Mis suegros me desnudaron para humillarme… MI PADRE MILLONARIO LLEGÓ Y LOS DESTRUYÓ…

Y con personales me refiero a cepillos de dientes y ropa interior. Las joyas, los muebles, los cuadros, todo se queda como pago de los intereses de la deuda. ¿A dónde voy a ir? Lloró Sofía. Pueden ir a donde quieran, dije yo. La calle es muy grande y ya saben lo que se siente estar ahí, ¿verdad? Aunque ustedes tendrán la ventaja de llevar ropa puesta. Yo no tuve esa suerte. Mi padre hizo una señal a sus hombres. Saquen a esta gente de mi casa.

Los guardias tomaron a Bernarda, a Sofía y a Roberto. Los arrastraron hacia la salida, tal como ellos habían hecho conmigo una hora antes. Bernarda gritaba insultos. Sofía lloraba. Roberto solo repetía mi nombre como un disco rayado. Los lanzaron a la grava mojada fuera de la reja rota. Mi padre y yo salimos a la terraza. La lluvia seguía cayendo. Los vimos allí en el lodo, arruinados, peleándose entre ellos. Bernarda culpaba a Roberto. Roberto culpaba a Sofía. Sofía culpaba a su madre.

Se estaban devorando. ¿Estás bien, hija?, me preguntó mi padre pasándome el brazo por los hombros. Sí, papá. Estoy bien. ¿Quieres que les dé algo? Un poco de dinero para el autobús. Miré a la familia que me había hecho la vida imposible. Recordé las burlas por mi ropa sencilla. Recordé cómo me hacían comer en la cocina cuando tenían visitas importantes. Recordé el frío de hace una hora. No dije que caminen, les hará bien un poco de humildad. Nos dimos la vuelta y entramos en la casa.

Mi padre dio la orden de demoler la mansión al día siguiente. No quería venderla, quería borrarla del mapa.

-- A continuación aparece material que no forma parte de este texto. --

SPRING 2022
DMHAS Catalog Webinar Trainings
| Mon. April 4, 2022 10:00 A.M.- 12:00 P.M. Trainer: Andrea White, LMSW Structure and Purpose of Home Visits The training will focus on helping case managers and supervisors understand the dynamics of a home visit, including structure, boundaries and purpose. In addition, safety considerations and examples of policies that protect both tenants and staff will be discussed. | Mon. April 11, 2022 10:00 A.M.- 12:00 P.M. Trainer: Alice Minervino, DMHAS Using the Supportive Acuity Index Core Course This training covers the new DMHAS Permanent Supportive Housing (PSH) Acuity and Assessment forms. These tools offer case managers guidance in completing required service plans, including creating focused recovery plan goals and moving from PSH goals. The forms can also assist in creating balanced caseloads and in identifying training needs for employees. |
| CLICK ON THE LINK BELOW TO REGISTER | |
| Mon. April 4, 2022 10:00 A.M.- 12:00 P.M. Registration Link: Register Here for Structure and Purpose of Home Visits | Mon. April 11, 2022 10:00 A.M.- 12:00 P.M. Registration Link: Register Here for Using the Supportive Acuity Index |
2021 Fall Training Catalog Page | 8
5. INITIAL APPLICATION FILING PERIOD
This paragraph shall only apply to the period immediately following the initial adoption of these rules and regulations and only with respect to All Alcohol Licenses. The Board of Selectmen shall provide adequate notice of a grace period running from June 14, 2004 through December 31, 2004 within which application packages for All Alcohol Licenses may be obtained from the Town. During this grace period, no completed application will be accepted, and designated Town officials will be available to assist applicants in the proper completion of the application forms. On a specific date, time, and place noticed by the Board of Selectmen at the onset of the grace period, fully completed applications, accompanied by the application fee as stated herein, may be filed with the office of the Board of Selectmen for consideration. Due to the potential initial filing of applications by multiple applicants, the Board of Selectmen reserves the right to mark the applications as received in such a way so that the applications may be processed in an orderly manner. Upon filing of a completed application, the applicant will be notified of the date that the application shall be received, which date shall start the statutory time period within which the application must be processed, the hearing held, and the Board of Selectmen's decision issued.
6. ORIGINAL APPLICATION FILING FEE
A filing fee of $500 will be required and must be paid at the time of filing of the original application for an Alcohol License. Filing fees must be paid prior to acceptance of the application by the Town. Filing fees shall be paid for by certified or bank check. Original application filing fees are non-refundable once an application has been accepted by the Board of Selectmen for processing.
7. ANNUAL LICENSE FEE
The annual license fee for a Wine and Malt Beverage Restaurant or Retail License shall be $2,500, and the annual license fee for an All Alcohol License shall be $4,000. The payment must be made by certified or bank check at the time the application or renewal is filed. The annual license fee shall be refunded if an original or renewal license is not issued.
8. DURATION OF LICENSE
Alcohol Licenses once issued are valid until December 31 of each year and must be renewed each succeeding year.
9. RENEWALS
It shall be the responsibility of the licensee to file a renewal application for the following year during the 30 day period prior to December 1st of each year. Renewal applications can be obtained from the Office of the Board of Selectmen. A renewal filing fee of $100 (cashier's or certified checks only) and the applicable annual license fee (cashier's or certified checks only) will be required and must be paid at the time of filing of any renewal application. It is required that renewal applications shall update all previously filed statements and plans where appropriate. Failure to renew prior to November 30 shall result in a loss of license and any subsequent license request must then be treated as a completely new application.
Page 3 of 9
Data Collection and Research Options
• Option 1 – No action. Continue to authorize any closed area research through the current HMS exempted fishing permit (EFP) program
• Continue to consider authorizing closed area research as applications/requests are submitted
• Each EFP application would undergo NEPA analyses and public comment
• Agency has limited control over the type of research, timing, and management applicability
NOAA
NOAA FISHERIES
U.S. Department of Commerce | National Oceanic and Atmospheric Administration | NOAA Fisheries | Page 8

Quería que no quedara ni un ladrillo de ese lugar maldito. El desenlace. En los meses siguientes, la noticia del colapso de los Villareal fue la comidilla de la ciudad. Se supo todo. El intento de incriminarme, la deuda, la quiebra, fueron rechazados por la sociedad que tanto adoraban. Roberto intentó conseguir trabajo, pero su reputación estaba destruida. Terminó trabajando de camarero en un bar de mala muerte en la costa.

Sofía se casó con un hombre mayor que no la quiere, solo para tener alguien que la mantenga. Bernarda, la gran doña Bernarda terminó en un asilo público, sola, amargada, contándole a las enfermeras que ella fue una reina, aunque nadie le cree. Yo volví al campo con mi padre, pero no para esconderme. Asumí mi lugar en la empresa familiar. Ahora dirijo la división de exportaciones internacionales. Viajo por el mundo, cierro tratos millonarios y ayudo a mujeres que han sufrido lo mismo que yo.

A veces, cuando tengo una reunión difícil, toco la tela de mi traje de diseñador y recuerdo la sensación de la seda rasgándose esa noche y sonrío porque esa noche no me rompieron. Esanoche me liberaron. Me quitaron la ropa, sí, pero al hacerlo, me quitaron el disfraz de mujer sumisa y dejaron al descubierto a la guerrera que llevaba dentro. Ellos querían verme desnuda y humillada. Al final, los únicos que quedaron desnudos ante el mundo, despojados de su dinero y su orgullo fueron ellos.